Gavin Launder, head of European equities at Legal & General Investment Management (LGIM), is considering moving back into European banks, while he has also bought a position in airlines for the first time in two years.
Launder, who manages the £155m L&G European Trust, said the portfolio's lack of exposure to banks had helped him in the fund so far this year. European banks have taken longest to recover from the global financial crisis compared to the US and UK and Italian banks have been particularly hit in recent months during the country's elections.
The fund currently has 8.2% allocated to financials but zero exposure to banks, after exiting the last banking position in Italian bank Unicredit earlier this year.
Launder's fund has returned 2.2% over the last six months to 23 July, according to FE, versus losses of 1.5% by the IA Europe ex UK sector. In turn, since the start of 2018 the FTSE World Europe-Banks index has lost 9.2% in sterling terms.
Launder said: "We have been helped by not having banks as they have underperformed so much lately.
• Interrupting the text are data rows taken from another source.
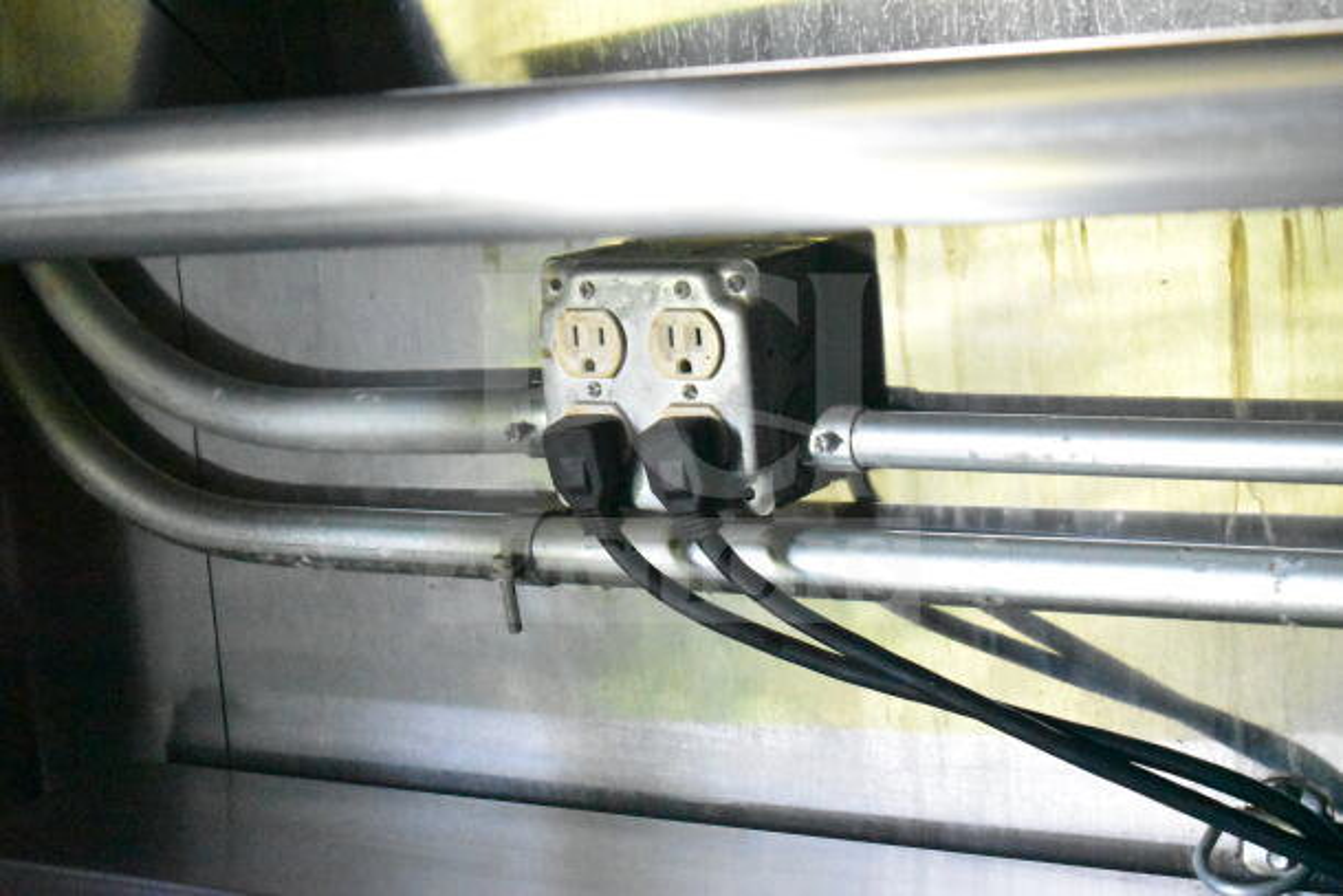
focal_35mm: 82
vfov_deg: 16.6
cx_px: 672
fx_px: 3078
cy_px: 448
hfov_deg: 24.6
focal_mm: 55
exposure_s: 1/100
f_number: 5.6
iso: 22800
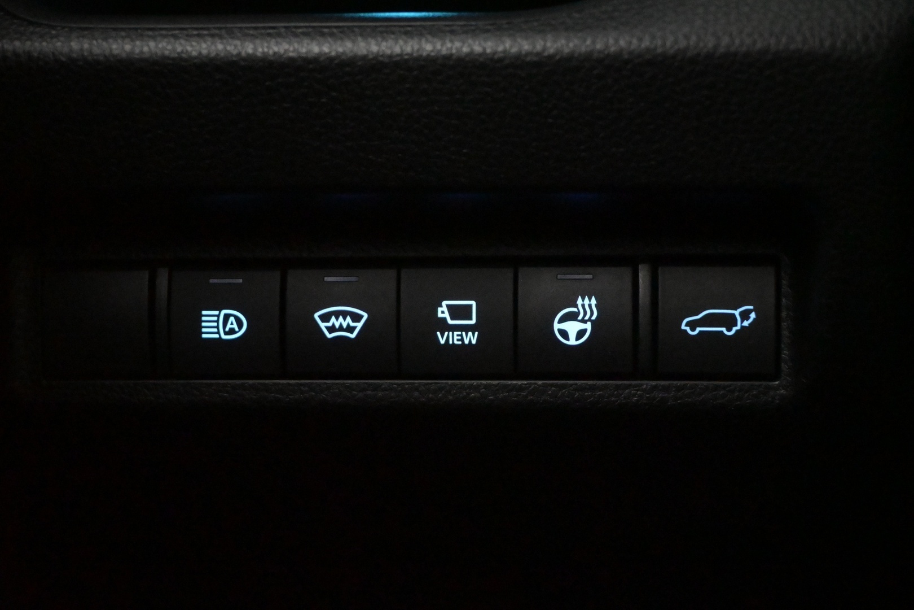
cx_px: 457
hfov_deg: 37.9
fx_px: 1333
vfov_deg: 25.8
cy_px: 305
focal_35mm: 52
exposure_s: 1/60
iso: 11400
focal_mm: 35
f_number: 5.3
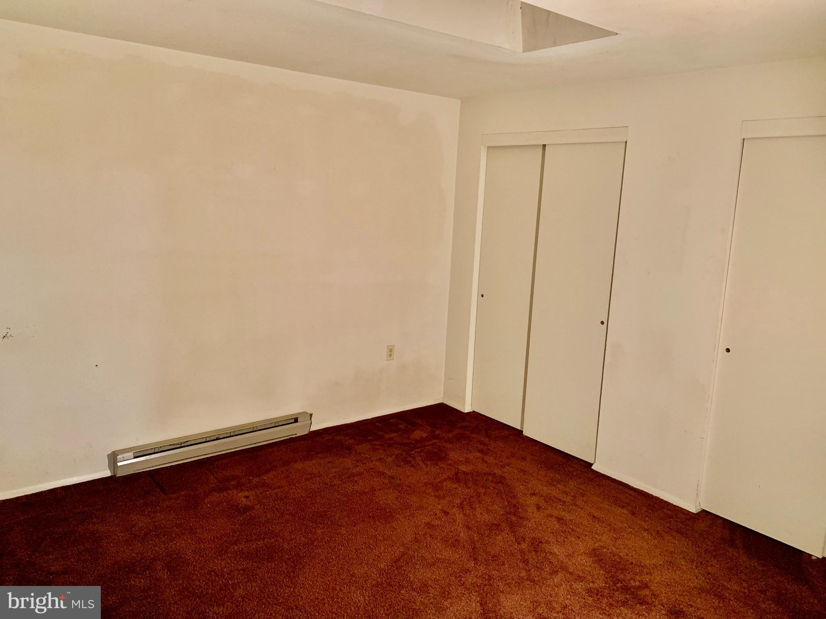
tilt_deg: -8.1
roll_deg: -2.8
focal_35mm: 26
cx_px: 413
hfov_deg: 67.3
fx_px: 620
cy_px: 310
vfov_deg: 53.1
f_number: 1.8
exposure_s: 1/30
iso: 640
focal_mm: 4.25
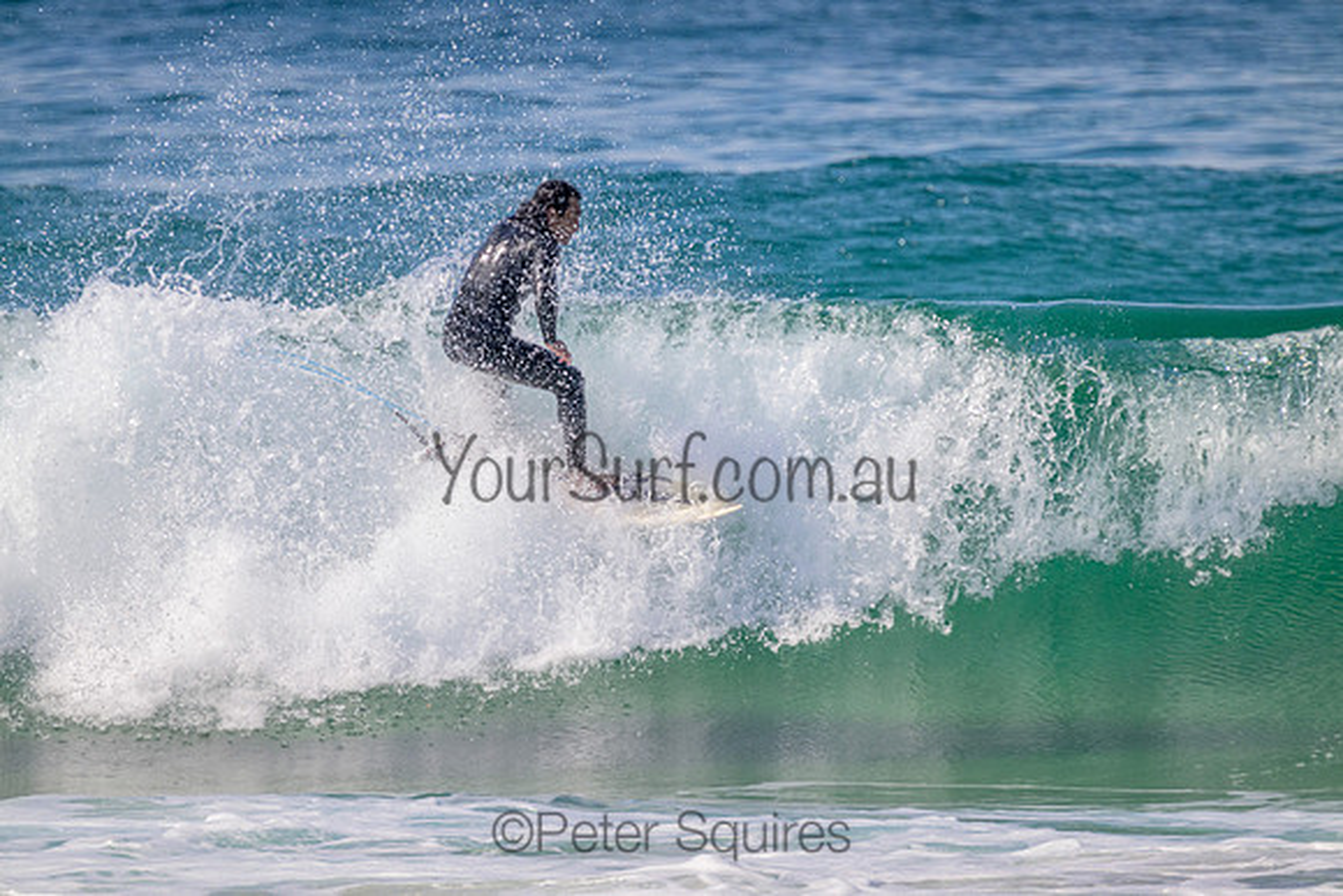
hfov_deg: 2.6
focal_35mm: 800
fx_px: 29850
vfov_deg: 1.7
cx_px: 672
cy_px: 448
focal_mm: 800
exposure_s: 1/2000
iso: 1250
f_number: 11
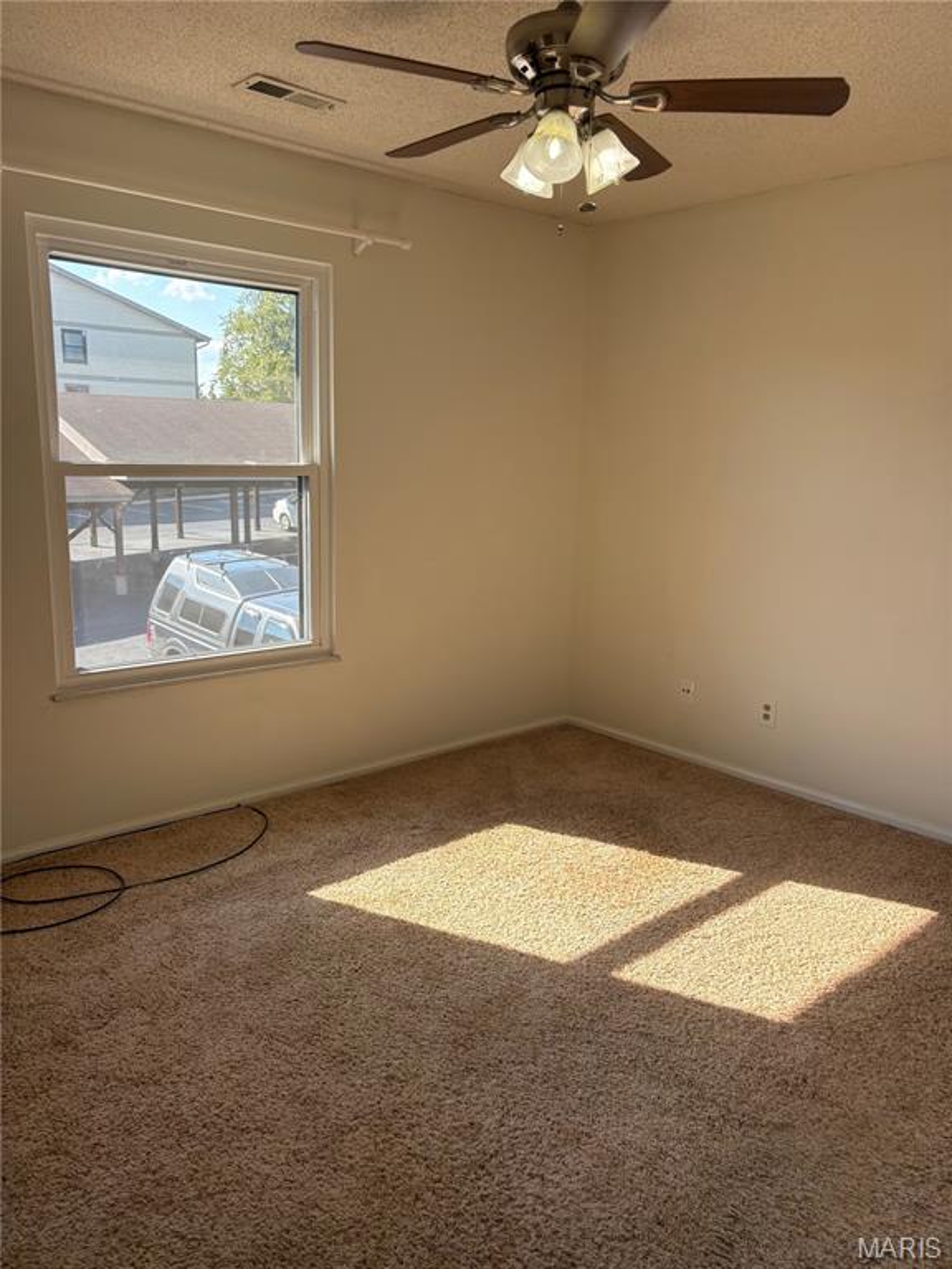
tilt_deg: -9.8
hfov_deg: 53.1
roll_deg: -0.7
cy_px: 634
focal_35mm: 26
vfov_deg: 67.3
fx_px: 953
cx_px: 476
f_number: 1.6
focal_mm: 5.96
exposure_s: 1/447
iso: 64
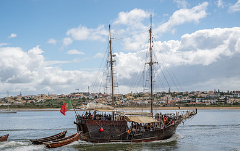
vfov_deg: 20.1
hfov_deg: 31.4
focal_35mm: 65
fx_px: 426
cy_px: 99
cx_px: 112
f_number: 7.1
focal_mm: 39.7
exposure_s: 1/500
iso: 100
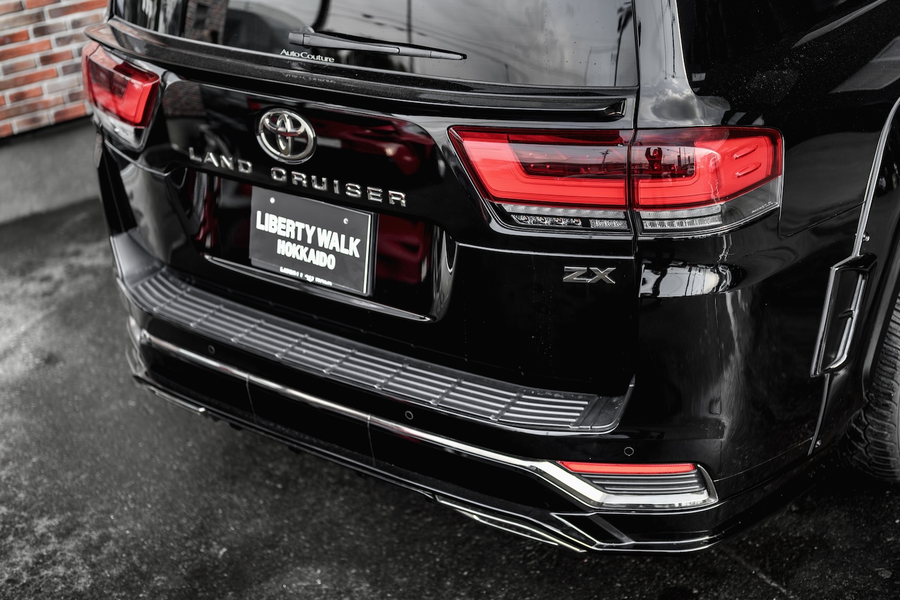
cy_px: 300
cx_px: 450
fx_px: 1250
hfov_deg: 39.6
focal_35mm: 50
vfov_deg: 27.0
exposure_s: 1/200
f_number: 1.8
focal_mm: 50
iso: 200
UBS is the only one we hold but we do not consider this a bank as it is mostly asset and wealth management."
But he said is considering going back into the space, although he would need to be prepared for volatility.
"It might be tempting to go back into them, European interest rates are unlikely to go up and if this is priced in then that would be interesting.
"You have to be prepared there could be a sharp fall in shares but remain convinced of the long-term story."
The most appealing banks, Launder said, were those in France, Spain or Italy as they offered the best option to play a domestic recovery. These included Société Générale in France and Sabadell in Spain, which recently acquired TSB.
The L&G European Trust has returned 7.5% over one year to 23 July, according to FE, versus returns of 2.8% by the IA Europe ex UK sector.
Meanwhile, he has taken a position in Hungarian airline Wizzair in his £213m Growth Trust which he said benefits from migrant travel between Eastern Europe and the UK. This is his first position in an airline business for two years.
"The firm is a very low-cost business with a strong balance sheet and a young management team. It would be suicidal for the UK to stop migrant workers coming to the UK, especially for seasonal work and the NHS."
He said he preferred Wizzair to Irish airline Ryanair as he expected chief executive Michael O'Leary, who has been the driving force behind the business, would retire soon. It has also come into trouble with airline unions as many of its pilots are self-employed.